___ SUPPLIED TEXT ___
It is fascinating to note that Dr. Hale's major commercial
enterprise was a salt-manufacturing complex on the Kanawha at the very place
where Mary Draper Ingles was forced by her Indian captors to boil salt on their
journey down this wild valley a century before. For many years the largest salt
manufactory in the United States, it was a short distance upstream from
Charleston, West Virginia.
The accounts of Mary Ingles' ordeal written by these two
descendants agree almost exactly in the sequence and details of events, with but
one curious difference: John Ingles' version makes no reference to his mother's
pregnancy at the time of her capture, nor the delivery of a baby during her
captivity.
That John Ingles failed to mention the birth and abandonment of
that baby girl indicates either that his parents had never mentioned her in his
presence, or that he chose not to include it in his narrative.
Dr. Hale credits the details of the baby's birth to papers
authored by Mrs. Letitia Preston Floyd, a daughter of William Preston, longtime
neighbor of Mrs. Ingles, and wife of Governor John Floyd II of Virginia, and
indicates but does not name other sources.
He relates his information about the baby with such certainty and
such richness of detail that I am convinced he was sure of his facts, and I have
based my treatment of this part of the story on his information. I can readily
believe that the desertion of one's infant -- even for the expedient of
improving its survival prospects -- would be such a traumatic and complex
emotional experience that one would not discuss it thereafter in the family.
___ EXTRACTED RECORDS ___
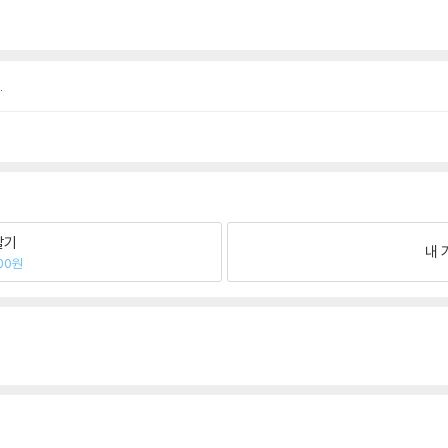
.
팔기
내 
00원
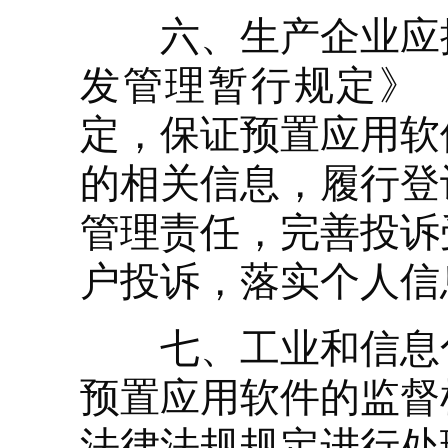
六、生产企业应按
发管理暂行规定》（
定，保证预置应用软
的相关信息，履行登
管理责任，完善投诉
户投诉，落实个人信
七、工业和信息化
预置应用软件的监督
法律法规规定进行处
___
**DESCRIPTION OF THE TASK:**
Decide whether each statement below agrees with the passage on Mary Draper Ingles, answering yes or no and quoting the words of the passage that decide it. (a) Dr. Hale's salt-manufacturing complex stood downstream from Charleston, West Virginia. (b) John Ingles' version does not mention the delivery of a baby during his mother's captivity. (c) Dr. Hale credits the details of the baby's birth to papers written by Mrs. Letitia Preston Floyd.

**ANSWER SECTION:**
(a) No: "it was a short distance upstream from Charleston, West Virginia."
(b) Yes: "John Ingles' version makes no reference to his mother's pregnancy at the time of her capture, nor the delivery of a baby during her captivity."
(c) Yes: "Dr. Hale credits the details of the baby's birth to papers authored by Mrs. Letitia Preston Floyd"